Ask HN: Whats a good way to handle my 497 bookmarks? - sh87
I’ve accumulated these over the course of 7 years. Some exported from IE, firefox, Chrome, del.icio.us some saved as .lnk files, some as text files. You get the idea. I realized a lot of them are dead (sadly). What do folks use to keep your bookmarks relevant ?
======
weekay
I had accumulated about 300 over the years and went through the following
process to tidy up. 1\. Get all links into a html format 2\. Run through a
python script to weed out invalid / dead links. 3\. Of the remaining active
links , run them through a script ( used headless chrome puppeteer ) to gather
title , tag info for each link . 4\. Check if any of the links were part of a
named folder and catalogue. Unfortunately some of the bookmarks were not filed
into named folders. 5\. Run a script to check for common keywords or terms and
group. ( Used R script ) 6\. Manual check again and group them with
appropriate #'s into Bear app which I use for note taking.

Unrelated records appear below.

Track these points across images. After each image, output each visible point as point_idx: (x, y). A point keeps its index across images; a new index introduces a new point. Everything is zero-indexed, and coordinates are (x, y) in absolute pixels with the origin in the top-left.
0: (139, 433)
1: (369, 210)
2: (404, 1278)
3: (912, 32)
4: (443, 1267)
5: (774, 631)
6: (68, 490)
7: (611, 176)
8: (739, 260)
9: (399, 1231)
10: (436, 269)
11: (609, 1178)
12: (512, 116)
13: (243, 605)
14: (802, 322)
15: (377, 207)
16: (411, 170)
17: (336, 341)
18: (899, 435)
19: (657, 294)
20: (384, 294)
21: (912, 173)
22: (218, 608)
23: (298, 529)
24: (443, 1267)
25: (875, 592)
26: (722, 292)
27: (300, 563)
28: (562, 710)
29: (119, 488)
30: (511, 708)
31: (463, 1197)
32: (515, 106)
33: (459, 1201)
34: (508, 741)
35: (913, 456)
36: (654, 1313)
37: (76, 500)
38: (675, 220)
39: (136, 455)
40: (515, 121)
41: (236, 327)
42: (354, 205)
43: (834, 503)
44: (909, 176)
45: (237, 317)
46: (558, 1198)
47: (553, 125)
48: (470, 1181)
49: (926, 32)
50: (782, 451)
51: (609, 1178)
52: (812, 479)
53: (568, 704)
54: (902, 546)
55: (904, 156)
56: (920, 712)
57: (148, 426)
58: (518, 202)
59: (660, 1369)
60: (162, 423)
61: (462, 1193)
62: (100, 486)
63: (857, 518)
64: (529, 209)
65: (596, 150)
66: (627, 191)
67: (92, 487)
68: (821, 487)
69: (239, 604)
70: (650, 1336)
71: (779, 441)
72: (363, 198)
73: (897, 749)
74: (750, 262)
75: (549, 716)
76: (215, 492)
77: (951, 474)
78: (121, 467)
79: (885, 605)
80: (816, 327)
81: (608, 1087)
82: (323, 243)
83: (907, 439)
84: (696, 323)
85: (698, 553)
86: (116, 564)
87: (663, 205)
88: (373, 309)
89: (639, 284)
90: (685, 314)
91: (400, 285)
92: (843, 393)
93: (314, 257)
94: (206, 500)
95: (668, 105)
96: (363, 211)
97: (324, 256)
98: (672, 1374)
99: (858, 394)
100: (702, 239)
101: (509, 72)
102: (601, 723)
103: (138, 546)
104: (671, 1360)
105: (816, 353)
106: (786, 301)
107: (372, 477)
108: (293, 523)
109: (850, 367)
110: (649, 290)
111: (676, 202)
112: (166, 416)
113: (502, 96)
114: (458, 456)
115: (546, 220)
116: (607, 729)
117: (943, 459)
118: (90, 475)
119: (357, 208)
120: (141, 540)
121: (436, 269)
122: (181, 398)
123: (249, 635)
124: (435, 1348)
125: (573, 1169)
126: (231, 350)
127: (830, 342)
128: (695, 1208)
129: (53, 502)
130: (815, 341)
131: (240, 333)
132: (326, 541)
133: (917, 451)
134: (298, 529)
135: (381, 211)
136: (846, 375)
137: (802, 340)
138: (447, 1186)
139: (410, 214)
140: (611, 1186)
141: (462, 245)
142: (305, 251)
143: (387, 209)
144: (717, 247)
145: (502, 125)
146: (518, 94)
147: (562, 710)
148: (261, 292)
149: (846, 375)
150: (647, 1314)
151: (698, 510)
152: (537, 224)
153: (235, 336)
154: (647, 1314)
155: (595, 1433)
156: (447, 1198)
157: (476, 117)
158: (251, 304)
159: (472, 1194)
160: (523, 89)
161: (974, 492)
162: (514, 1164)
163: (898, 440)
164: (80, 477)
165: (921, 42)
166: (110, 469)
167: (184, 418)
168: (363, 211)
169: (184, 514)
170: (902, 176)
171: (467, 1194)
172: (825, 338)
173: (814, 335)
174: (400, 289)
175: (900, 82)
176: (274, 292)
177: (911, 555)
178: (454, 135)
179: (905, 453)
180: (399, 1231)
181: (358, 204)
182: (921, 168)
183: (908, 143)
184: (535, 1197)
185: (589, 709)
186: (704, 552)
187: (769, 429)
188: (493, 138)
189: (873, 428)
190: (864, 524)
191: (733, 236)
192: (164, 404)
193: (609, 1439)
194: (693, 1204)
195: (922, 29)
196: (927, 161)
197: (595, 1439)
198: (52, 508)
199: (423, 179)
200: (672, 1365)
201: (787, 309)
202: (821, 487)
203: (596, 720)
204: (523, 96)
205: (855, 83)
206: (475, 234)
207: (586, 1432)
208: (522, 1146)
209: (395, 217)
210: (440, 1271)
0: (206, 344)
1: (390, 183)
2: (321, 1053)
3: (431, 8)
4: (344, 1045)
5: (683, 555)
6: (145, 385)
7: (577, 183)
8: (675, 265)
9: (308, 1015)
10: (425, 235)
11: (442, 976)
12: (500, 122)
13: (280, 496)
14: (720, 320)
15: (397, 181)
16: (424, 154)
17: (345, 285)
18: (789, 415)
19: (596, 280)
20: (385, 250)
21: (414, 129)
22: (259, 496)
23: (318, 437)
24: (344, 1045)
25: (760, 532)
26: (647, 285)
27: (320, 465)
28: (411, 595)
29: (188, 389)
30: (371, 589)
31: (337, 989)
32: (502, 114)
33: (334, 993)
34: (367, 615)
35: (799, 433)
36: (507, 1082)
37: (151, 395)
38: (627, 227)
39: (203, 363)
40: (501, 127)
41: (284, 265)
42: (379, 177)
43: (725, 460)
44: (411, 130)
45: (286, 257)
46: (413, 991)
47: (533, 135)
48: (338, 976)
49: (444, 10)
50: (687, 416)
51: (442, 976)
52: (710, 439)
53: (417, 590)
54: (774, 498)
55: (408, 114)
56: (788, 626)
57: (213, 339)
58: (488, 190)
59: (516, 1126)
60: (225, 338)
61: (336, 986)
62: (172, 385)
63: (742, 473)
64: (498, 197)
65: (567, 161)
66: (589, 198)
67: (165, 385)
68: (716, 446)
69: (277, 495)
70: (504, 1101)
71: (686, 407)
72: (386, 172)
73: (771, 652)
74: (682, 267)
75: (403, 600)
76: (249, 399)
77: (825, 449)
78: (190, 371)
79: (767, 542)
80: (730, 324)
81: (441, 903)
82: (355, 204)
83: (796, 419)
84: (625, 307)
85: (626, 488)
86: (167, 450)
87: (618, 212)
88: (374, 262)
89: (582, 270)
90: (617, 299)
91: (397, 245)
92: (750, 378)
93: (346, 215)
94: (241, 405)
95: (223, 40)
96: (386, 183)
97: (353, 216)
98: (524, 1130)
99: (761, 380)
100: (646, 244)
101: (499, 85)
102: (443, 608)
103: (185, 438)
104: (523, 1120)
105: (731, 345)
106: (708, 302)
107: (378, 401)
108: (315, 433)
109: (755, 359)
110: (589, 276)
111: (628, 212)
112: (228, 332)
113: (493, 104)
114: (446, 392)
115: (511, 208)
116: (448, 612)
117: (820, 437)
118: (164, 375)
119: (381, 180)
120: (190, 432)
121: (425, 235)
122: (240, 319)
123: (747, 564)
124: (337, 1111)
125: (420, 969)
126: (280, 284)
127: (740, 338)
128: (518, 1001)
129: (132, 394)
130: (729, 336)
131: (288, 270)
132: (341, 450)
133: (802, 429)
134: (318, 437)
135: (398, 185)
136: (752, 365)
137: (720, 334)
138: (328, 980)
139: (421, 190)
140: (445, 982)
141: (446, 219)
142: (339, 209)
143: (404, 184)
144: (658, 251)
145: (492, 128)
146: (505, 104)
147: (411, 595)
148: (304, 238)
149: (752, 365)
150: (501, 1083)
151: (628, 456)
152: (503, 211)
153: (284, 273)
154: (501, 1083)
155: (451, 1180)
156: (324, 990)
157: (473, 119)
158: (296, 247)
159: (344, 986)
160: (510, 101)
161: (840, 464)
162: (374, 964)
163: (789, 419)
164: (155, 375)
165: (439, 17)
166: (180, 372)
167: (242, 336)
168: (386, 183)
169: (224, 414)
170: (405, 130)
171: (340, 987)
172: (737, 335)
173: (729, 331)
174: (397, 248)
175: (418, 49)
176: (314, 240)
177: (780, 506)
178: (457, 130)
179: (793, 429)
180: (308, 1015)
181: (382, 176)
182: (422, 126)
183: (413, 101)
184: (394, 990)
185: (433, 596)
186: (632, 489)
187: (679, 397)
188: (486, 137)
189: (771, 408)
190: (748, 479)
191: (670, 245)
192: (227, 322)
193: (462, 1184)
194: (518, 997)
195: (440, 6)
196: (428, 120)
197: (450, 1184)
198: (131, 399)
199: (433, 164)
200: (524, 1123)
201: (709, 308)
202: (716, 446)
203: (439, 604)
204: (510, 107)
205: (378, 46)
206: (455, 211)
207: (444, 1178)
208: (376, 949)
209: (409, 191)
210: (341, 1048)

While it might seem
Heath Robinson'ish way of achieving something , I went about it this way to
hone the skills around python , Puppeteer and R.

Now when I bookmark something I catalog why and what I want from that link
clearly noted down in Bear app with tags.

------
HAL9OOO
Look into pinboard.in

It’s what I use to manage my bookmarks, way better than delicious.

------
anigbrowl
You're not the only one with this problem.